What is needed:
Write out exactly, with both ends included, the lines that run from the line containing "39: (610, 325)" to the end of the entries. Pictures are not part of the answer.

Entries taken from a collection
========================================
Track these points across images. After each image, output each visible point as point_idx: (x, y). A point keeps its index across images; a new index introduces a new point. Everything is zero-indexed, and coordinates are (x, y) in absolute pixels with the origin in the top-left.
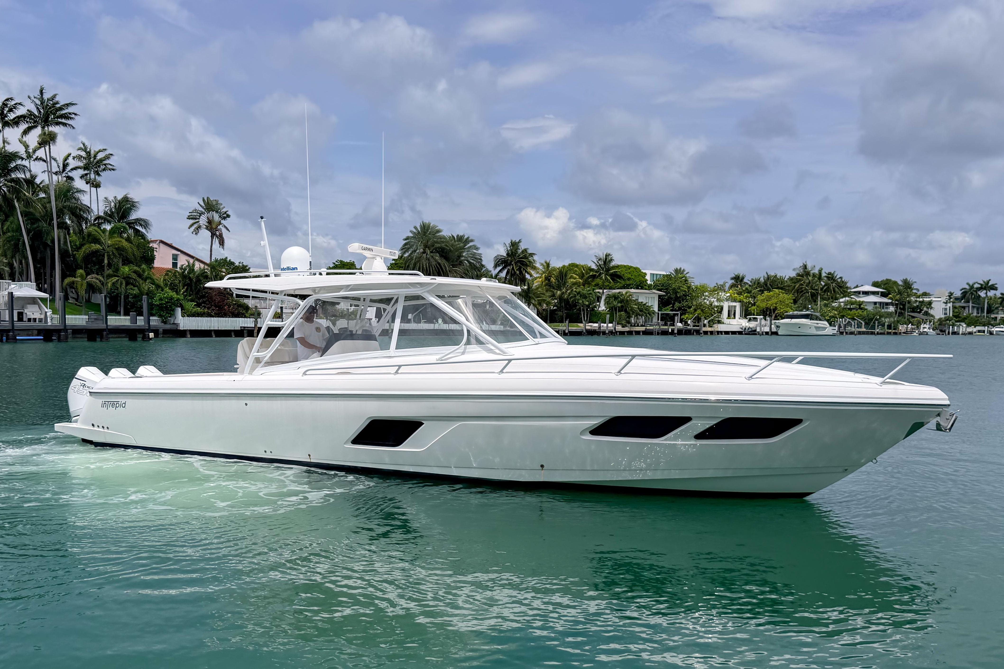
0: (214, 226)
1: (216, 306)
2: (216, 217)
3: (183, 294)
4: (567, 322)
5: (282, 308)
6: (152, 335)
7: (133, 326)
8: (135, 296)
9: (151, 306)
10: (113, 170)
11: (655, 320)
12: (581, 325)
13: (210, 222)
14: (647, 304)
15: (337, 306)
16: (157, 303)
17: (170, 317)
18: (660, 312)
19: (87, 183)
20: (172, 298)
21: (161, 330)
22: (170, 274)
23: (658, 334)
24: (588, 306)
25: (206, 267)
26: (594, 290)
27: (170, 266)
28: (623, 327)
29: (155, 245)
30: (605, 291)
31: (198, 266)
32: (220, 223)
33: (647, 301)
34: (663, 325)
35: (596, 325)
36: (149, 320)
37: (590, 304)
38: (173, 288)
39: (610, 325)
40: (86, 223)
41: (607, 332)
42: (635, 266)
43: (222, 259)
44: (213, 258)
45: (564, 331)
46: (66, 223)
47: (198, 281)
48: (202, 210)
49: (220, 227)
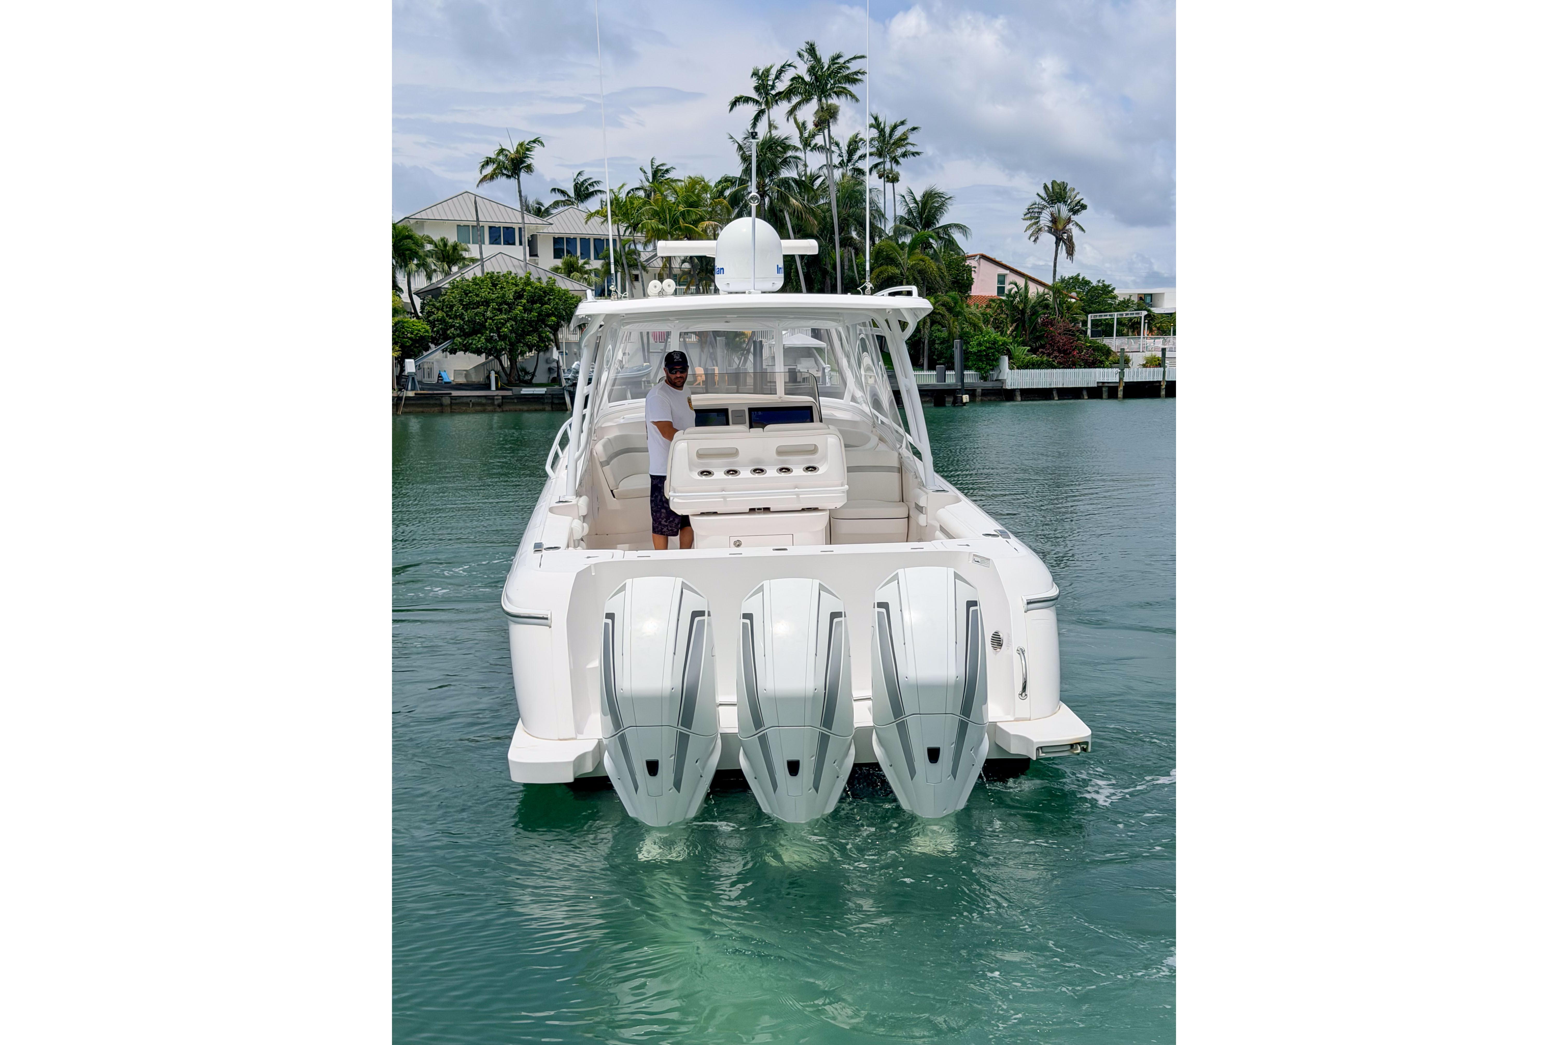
========================================
Problem solution:
39: (610, 325)
40: (86, 223)
41: (607, 332)
42: (635, 266)
43: (222, 259)
44: (213, 258)
45: (564, 331)
46: (66, 223)
47: (198, 281)
48: (202, 210)
49: (220, 227)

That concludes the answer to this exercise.